On the authority of People v. Ventura Refining Co., ante, p. 286 [268 P. 347], the judgment in this case must be affirmed.
[1] The contracts here involved are summarized by appellant as follows: "Class A agreements, where the purchaser agrees to purchase and the Richfield Oil Company agrees to sell the entire requirements of the purchaser in his business for a period of one or more years, and daily thereafter until the agreement is cancelled by either party upon a ninety days' written notice of cancellation to the other. The price of the motor vehicle fuel sold thereunder was to be cash paid on delivery, 3 cents per U.S. gallon under the retail market price as maintained by the Standard Oil Company of California in the city of Los Angeles at the time of delivery.
"Class B agreements are in general in the same form as those of Class A except that the agreement of this type has no fixed term or period but remains in effect from the date of execution thereof until the same is cancelled by either party upon a ninety days' written notice of cancellation to the other. Price provisions are the same.
"Class C agreements, where the buyer purchases from the Richfield Oil Company certain property and equipment used in the ordinary gasoline station, such as pumps, tanks, piping, etc. The purchaser under this agreement agrees to pay for such property or equipment in instalments running over a period of ten months or more, the purchaser agreeing, during which period and until the property is paid for, to use said property and equipment exclusively for the purpose of storing, distributing and vending petroleum products which may be sold or furnished to him by the Richfield Oil Company, and also agrees, during all of said time, to regularly handle and sell or offer for sale *Page 303 through and by means of said property and equipment, such petroleum products sold and furnished to him by said Richfield Oil Company. In this type of agreement there is no provision regarding the purchase price of the motor vehicle fuel to be sold and delivered thereunder."
These contracts are even more flexible as to price than those considered in the case above noted. In fact one set of the contracts has no price feature of any kind. The market price controls in all of them and this price, of course, reflects the two-cent tax. This is conceded by appellant; hence there is no basis for a different holding.
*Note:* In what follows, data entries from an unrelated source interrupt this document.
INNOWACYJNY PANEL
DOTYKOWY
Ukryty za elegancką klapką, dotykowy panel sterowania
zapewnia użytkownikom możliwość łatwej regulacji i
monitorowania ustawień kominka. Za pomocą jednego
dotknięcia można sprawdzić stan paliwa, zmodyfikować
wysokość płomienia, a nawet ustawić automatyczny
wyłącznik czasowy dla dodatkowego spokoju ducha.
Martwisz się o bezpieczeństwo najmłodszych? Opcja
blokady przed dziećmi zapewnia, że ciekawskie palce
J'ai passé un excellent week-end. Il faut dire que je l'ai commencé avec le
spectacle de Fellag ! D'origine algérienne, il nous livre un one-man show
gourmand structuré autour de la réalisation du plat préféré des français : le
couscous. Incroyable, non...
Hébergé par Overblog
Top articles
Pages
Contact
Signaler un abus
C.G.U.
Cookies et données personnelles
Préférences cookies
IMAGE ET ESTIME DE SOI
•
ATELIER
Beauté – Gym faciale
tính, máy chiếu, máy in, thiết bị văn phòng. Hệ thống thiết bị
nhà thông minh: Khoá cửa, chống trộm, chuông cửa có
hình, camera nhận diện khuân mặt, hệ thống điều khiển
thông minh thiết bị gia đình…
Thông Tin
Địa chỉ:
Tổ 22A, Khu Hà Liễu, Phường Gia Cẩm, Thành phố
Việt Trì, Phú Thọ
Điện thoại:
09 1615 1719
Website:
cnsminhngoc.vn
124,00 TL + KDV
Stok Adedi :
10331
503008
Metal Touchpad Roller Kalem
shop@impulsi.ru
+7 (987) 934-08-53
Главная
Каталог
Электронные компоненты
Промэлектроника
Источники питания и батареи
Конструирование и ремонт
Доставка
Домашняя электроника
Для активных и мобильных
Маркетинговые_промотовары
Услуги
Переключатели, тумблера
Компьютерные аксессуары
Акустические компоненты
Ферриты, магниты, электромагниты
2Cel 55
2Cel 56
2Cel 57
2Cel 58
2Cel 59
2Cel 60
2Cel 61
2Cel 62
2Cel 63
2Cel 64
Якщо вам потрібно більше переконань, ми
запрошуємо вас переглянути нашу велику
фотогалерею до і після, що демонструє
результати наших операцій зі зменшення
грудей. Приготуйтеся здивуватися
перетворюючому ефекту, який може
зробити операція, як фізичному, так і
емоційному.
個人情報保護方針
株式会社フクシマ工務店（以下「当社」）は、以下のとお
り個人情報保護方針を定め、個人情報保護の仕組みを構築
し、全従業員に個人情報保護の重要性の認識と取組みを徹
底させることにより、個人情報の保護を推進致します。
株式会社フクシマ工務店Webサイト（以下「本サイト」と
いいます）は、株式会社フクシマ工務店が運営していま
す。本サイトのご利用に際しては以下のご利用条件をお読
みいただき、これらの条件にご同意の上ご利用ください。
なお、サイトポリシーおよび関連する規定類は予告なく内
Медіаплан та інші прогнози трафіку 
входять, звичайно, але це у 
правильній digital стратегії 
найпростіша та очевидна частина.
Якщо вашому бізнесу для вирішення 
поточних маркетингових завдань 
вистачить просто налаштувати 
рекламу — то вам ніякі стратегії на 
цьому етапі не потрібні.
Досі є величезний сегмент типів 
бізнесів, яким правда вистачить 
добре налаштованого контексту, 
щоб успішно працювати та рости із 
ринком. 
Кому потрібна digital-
[2] In answer to the claim of the state that to allow the broad construction contended for by appellant would be to allow an unjust discrimination between persons of the same class, appellant replies that this being an excise and not a property tax, certain constitutional provisions are inapplicable here. But the constitutional provisions invoked (art. I, sec. 11; art. I, sec. 21, and art. IV, sec. 25, subd. 19) apply as well to a statute imposing an excise tax as to any other (In reRichardson, 170 Cal. 68, 73 [148 P. 213]).
Judgment affirmed.
Richards, J., Shenk, J., Curtis, J., and Waste, C.J., concurred.